The Fortescue Metals Group Limited (ASX: FMG) share price has been amongst the strongest performers on the market on Wednesday.
In early afternoon trade the iron ore producer's shares are up 2.5% to $4.81.
Why are its shares higher today?
With no notable news out of the company this week, today's gain is likely to be attributable to a research note out of UBS this morning.
That note revealed that the investment bank's analysts have upgraded Fortescue's shares from a neutral rating to a buy rating with a $5.30 price target.
According to the note, the upgrade is due to its view that the sector as a whole offers good value to investors at the moment. The broker sees high commodity prices and strong free cash flow generation as a big positive.

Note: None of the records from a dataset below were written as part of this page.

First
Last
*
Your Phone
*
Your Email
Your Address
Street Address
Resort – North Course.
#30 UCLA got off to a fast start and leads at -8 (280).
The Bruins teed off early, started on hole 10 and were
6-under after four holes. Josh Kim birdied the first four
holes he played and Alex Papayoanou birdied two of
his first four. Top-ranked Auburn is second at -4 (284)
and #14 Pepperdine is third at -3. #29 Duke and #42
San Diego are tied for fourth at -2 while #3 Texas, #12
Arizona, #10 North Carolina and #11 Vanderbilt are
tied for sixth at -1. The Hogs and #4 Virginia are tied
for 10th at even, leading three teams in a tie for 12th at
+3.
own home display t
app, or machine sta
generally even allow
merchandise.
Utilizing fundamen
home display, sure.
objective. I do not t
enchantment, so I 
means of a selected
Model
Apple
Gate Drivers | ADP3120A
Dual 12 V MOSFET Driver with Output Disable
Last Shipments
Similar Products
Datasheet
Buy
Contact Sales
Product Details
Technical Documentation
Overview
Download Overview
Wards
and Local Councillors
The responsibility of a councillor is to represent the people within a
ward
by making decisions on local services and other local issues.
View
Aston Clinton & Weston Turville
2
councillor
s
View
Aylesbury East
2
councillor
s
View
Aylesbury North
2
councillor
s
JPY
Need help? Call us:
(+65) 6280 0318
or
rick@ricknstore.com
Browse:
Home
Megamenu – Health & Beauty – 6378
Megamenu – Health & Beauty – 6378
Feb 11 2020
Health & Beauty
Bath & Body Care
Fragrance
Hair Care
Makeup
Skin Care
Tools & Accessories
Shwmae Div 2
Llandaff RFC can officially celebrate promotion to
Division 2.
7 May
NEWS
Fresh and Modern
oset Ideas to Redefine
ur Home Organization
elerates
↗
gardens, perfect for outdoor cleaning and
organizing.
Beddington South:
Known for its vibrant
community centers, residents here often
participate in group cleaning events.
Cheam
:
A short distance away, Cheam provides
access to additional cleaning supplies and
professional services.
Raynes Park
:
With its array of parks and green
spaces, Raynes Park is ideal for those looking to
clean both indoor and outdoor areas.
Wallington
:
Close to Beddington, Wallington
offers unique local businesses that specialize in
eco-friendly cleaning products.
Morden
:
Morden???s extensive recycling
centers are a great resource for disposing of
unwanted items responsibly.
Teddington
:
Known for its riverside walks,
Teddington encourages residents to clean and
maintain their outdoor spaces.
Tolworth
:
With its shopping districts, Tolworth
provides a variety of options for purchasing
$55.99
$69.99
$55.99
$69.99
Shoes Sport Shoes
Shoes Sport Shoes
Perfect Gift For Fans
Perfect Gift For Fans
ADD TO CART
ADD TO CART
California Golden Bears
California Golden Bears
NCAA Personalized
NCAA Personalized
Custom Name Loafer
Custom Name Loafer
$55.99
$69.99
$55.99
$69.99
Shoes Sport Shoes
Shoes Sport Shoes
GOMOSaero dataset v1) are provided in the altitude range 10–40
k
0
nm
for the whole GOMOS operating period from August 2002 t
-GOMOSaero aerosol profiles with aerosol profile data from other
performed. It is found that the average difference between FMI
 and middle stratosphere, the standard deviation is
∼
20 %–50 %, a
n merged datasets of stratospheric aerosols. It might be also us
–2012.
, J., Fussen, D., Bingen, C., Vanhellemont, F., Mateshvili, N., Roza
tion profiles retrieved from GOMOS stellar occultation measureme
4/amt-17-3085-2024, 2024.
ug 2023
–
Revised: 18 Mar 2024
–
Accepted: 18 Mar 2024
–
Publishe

The broker is also bullish on industry peers Rio Tinto Limited (ASX: RIO) and BHP Billiton Limited (ASX: BHP).
Should you invest?
I would agree with UBS on all three of the iron ore producers. Whilst my first preference is BHP due to its exposure to an improving oil price as well, Fortescue is a close second.
Especially with its plan to mine higher grade iron ore in 2018 to combat the ever-increasing discount between the low grade iron ore and the benchmark 62% fines.
Overall, I expect Fortescue has the potential to be a market-beater in 2018 and provide a generous fully franked dividend.